Well, it looks like I'm going to need to have a little more surgery. I have some fluid around my heart that needs to be drained, and I will have the surgery at my favorite hospital (San Ramon)with my wonderful surgeon, Dr. Dharan--I don't plan to step foot in the ValleyCare jail for a while. I will go in on Thursday, 8/14 and be there (probably) until Saturday, 8/16. The good thing is that he seems sure this will take away my shortness of breath and then maybe I can start exercising again!! Yeah! They feel strongly that the fluid will not come back, either, so I'm very happy with that. Please keep me in your prayers for a successful surgery and quick recovery, because we go back to work the next week and I do not plan to miss a day! Thank you so much for your friendship & support!

Good news vocally!

Well, I just got back from the ENT & speech pathologist. I will tell you I have never gagged so many times in a row in my life--how embarrassing. But then it did feel like he was sticking a small curling iron down my throat and then asking me to sing that way!! Both docs were wonderful. It was very cool to see my vocal cords on the TV screen and to see that they are in very healthy condition, coming together very straight and flush. The only thing they could think of that could have done this to my voice is my chemo drug, but then they're not really sure about that. They were quite sure that it will heal itself over time, but that I will have to just wait it out. I'm ok with that as long as I know there is no permanent damage. I thank God for all your love & supportive prayers!

* [Work order 1]
Answer these questions from the health updates, each in a short phrase:
(a) At which hospital will the surgery to drain the fluid take place?
(b) On which day does the writer expect to leave the hospital?
(c) What did the doctors name as the only possible cause of the voice problem?
* [Work order 2] Continue the health updates, starting after their last sentence.

* [Material provided]
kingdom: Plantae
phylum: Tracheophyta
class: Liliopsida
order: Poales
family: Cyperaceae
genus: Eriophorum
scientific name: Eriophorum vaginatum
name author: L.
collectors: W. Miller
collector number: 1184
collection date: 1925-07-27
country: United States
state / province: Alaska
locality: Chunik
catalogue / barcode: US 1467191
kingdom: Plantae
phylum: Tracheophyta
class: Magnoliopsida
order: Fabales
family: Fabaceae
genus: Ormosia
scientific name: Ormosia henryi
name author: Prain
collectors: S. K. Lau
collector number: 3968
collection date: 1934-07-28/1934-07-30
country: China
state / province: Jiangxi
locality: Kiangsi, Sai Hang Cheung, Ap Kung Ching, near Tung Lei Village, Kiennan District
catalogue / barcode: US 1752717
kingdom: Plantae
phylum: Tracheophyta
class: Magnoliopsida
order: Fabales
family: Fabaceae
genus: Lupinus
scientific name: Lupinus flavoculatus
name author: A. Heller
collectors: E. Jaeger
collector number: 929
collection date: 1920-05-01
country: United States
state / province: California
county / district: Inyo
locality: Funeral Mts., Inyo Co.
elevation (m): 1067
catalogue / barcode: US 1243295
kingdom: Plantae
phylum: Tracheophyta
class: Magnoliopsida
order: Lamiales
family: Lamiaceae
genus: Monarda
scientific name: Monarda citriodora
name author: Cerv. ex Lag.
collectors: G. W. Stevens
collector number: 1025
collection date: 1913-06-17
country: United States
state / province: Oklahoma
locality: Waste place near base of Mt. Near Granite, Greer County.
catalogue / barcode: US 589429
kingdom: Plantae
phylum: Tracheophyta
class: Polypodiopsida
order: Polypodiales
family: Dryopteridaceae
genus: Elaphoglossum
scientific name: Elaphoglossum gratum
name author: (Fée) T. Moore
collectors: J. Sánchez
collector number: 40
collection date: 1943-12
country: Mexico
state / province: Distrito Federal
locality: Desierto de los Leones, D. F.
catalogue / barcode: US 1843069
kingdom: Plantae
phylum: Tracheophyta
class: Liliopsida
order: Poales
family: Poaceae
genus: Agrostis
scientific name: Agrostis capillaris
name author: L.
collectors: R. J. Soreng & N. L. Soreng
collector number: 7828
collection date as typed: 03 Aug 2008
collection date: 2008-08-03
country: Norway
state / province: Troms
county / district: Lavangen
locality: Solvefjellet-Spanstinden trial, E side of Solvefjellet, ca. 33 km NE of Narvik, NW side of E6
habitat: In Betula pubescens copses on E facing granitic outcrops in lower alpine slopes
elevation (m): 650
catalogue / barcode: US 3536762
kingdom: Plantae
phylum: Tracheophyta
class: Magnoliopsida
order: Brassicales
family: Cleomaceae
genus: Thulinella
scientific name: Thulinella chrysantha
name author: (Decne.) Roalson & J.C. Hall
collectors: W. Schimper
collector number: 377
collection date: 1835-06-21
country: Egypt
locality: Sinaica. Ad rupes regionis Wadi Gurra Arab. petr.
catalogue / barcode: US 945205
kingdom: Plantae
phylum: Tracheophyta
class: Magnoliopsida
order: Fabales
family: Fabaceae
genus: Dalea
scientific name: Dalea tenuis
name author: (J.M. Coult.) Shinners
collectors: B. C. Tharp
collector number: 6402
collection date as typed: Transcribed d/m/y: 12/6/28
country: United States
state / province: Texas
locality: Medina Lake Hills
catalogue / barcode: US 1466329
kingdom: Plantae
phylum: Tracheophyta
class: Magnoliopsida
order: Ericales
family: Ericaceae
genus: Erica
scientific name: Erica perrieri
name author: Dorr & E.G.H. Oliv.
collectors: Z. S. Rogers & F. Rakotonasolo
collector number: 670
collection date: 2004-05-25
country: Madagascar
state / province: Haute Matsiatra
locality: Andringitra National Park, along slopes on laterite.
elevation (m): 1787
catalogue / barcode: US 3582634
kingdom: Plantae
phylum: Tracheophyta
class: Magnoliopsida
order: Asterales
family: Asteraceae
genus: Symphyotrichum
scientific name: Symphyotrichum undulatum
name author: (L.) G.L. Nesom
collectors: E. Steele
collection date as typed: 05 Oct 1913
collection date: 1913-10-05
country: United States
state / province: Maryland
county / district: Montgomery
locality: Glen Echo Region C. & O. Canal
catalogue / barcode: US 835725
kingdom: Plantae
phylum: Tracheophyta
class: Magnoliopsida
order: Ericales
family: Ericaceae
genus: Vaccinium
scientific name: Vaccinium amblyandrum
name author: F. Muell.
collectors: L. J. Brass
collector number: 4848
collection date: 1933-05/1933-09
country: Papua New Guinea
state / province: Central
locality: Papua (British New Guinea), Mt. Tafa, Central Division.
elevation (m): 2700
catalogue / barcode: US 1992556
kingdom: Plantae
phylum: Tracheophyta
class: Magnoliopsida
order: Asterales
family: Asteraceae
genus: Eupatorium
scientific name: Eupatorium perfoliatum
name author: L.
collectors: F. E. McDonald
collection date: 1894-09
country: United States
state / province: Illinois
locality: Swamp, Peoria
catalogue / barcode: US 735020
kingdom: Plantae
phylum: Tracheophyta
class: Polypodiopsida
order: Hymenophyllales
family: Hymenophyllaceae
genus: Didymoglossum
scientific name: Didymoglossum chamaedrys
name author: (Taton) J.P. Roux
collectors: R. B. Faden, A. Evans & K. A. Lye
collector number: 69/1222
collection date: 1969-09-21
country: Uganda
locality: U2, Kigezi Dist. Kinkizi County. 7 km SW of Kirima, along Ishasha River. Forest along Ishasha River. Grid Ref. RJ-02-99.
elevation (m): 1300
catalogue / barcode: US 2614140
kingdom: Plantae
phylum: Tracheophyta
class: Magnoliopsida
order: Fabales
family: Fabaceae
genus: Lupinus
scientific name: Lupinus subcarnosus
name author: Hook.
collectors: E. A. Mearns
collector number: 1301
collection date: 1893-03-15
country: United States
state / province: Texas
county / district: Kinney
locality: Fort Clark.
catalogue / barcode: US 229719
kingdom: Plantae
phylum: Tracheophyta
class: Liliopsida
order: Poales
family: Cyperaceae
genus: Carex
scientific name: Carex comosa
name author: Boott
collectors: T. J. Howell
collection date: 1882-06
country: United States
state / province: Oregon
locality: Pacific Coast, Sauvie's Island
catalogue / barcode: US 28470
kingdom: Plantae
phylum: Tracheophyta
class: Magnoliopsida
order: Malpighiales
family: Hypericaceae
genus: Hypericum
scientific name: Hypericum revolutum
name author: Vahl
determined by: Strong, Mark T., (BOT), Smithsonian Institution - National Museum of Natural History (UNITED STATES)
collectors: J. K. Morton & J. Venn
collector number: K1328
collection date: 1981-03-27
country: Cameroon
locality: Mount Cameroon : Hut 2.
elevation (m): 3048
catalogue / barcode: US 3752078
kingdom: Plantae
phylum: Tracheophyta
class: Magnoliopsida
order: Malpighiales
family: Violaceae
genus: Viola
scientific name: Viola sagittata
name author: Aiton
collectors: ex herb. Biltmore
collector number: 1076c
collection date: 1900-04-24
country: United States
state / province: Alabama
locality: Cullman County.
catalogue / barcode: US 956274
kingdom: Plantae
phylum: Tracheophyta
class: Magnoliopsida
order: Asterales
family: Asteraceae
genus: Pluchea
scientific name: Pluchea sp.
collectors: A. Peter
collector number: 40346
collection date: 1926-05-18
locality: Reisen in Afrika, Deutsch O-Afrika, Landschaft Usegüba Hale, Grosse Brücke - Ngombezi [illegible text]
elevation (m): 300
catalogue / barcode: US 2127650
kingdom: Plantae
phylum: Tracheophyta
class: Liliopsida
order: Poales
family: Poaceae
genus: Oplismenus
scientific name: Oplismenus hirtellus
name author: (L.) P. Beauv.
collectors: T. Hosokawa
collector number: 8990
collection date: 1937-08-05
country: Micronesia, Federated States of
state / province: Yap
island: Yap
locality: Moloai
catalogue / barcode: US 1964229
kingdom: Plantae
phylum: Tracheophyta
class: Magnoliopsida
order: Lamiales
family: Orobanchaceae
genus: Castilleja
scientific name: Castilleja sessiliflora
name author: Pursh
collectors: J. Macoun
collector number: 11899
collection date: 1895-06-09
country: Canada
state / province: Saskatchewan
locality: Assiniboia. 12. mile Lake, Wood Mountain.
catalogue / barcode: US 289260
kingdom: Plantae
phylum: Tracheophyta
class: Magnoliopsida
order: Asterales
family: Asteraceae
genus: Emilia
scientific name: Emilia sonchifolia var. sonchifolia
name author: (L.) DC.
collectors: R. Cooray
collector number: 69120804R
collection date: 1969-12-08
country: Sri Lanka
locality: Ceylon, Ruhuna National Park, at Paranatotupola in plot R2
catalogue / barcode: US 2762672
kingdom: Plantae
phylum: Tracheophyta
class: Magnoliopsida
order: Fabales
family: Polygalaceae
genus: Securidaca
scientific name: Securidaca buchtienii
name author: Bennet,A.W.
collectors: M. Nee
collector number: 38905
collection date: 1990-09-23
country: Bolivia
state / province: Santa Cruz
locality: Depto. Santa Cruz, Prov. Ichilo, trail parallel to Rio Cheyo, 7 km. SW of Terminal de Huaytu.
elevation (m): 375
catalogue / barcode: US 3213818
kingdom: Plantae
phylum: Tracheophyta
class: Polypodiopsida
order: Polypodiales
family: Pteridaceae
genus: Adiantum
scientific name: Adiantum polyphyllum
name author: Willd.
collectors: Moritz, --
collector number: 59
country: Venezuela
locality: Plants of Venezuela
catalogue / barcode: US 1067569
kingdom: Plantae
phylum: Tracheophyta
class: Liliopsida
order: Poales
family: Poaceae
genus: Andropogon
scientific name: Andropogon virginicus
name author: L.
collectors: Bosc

* [Your response 1]
(a) San Ramon
(b) Saturday, 8/16, probably
(c) The writer's chemo drug

* [Your response 2]
Hi everyone--
Any of you that have talked with me since I got out of the hospital in May have noticed my voice. It has been "out of commission" since I had my bronchoscopy in the hospital. Tomorrow I'll be seeing an ENT in San Francisco that specializes in singers to hopefully figure out what is wrong. I am just hoping there was no permanent damage and that it can be fixed or healed soon, so I'm a little anxious about the appointment. Please keep me in your thoughts & prayers.
As far as my other health issues are concerned, I finished round 9 of chemo and will start round 10 on Thursday. I'll have another PET scan at the end of this round to make sure things are working, and we'll go from there. Thank you so much for all your support & prayers!

OK, so I talked with the doc today, and I'm really not discouraged at all. Since I've been off chemo for two months (due to being in the hospital, etc.) and had not gone into full remission when I stopped treatment, he fully expected there to be growth. He's not worried, and neither am I. I will restart Gemzar tomorrow at 1:30. We both expect to turn this thing around, now that I'll be back on the treatment plan. The great news is, there was no spreading of the cancer to any other organs. Hallelujah! Thank you for your love, support, thoughts & prayers--and please keep them going because they are what keep ME going. I'll keep you updated with any changes.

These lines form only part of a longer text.